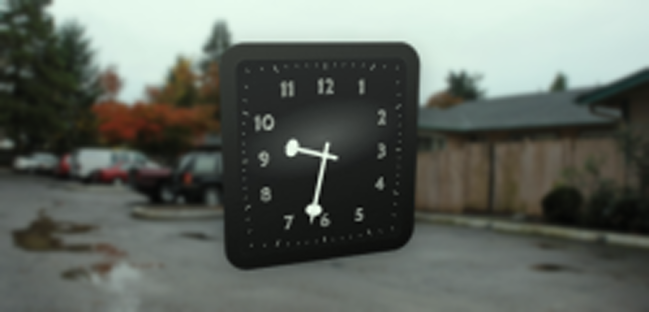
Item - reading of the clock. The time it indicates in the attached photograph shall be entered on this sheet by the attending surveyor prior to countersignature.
9:32
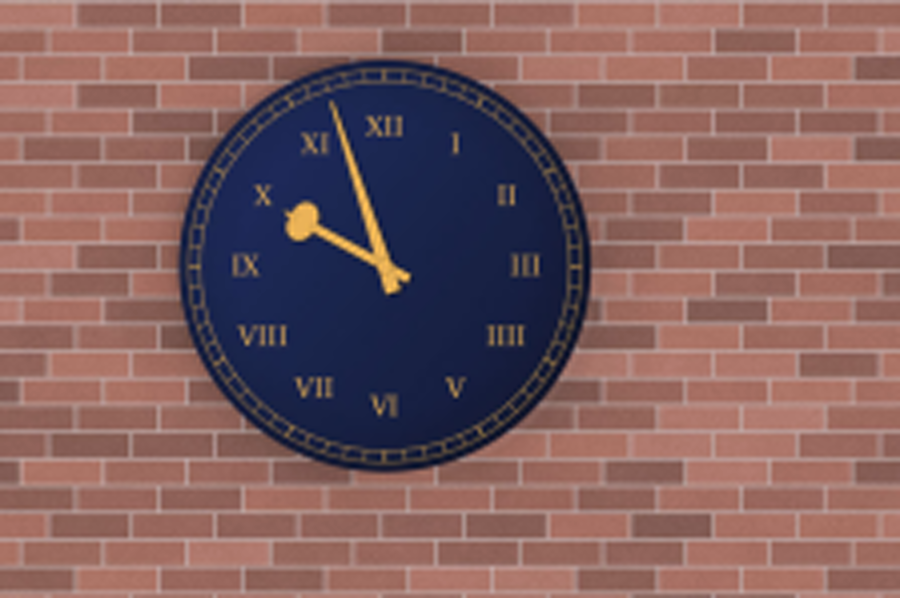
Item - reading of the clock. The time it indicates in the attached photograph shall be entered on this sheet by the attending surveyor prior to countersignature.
9:57
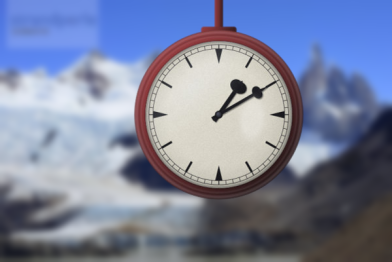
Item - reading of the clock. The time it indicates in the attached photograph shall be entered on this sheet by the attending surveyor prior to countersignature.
1:10
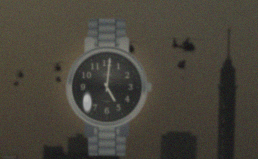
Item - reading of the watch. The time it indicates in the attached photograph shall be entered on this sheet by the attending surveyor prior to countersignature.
5:01
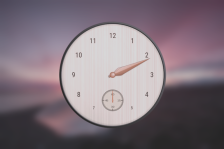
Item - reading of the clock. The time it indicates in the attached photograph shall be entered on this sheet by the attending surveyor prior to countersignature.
2:11
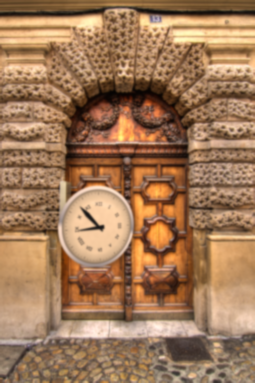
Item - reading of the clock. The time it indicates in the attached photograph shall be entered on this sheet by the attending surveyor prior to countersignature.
8:53
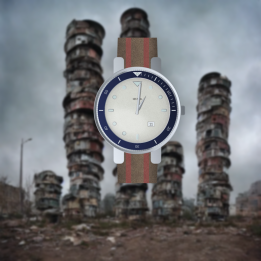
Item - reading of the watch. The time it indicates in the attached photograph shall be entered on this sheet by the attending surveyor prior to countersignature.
1:01
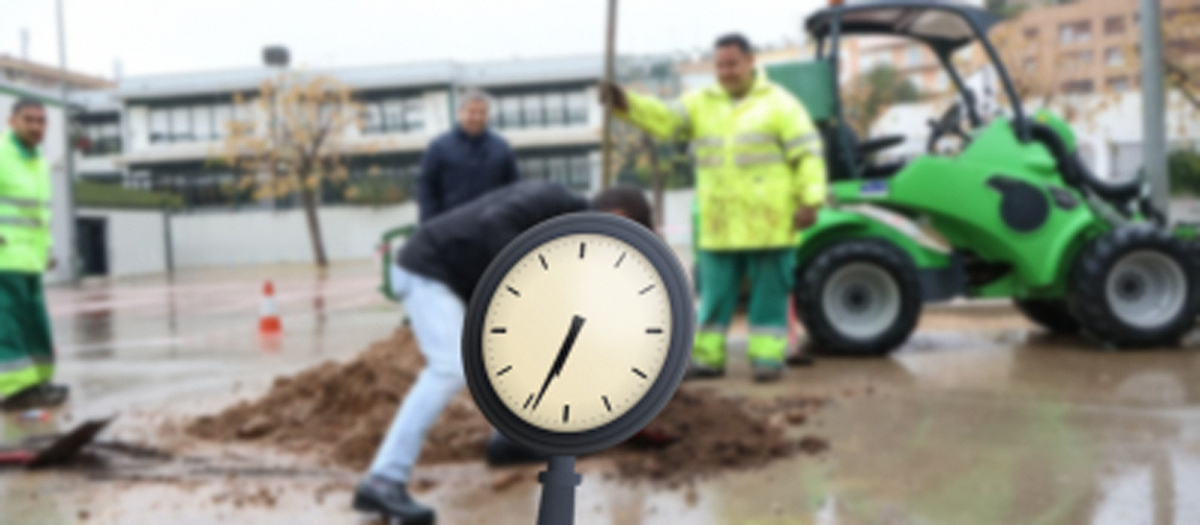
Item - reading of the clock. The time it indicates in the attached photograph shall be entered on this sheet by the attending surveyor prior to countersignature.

(Your instructions): Copy out every line of the records above word for word, leaving the pictures out.

(Solution below):
Item - reading of the clock. The time it indicates in the attached photograph shall be entered on this sheet by the attending surveyor prior to countersignature.
9:32
Item - reading of the clock. The time it indicates in the attached photograph shall be entered on this sheet by the attending surveyor prior to countersignature.
9:57
Item - reading of the clock. The time it indicates in the attached photograph shall be entered on this sheet by the attending surveyor prior to countersignature.
1:10
Item - reading of the watch. The time it indicates in the attached photograph shall be entered on this sheet by the attending surveyor prior to countersignature.
5:01
Item - reading of the clock. The time it indicates in the attached photograph shall be entered on this sheet by the attending surveyor prior to countersignature.
2:11
Item - reading of the clock. The time it indicates in the attached photograph shall be entered on this sheet by the attending surveyor prior to countersignature.
8:53
Item - reading of the watch. The time it indicates in the attached photograph shall be entered on this sheet by the attending surveyor prior to countersignature.
1:01
Item - reading of the clock. The time it indicates in the attached photograph shall be entered on this sheet by the attending surveyor prior to countersignature.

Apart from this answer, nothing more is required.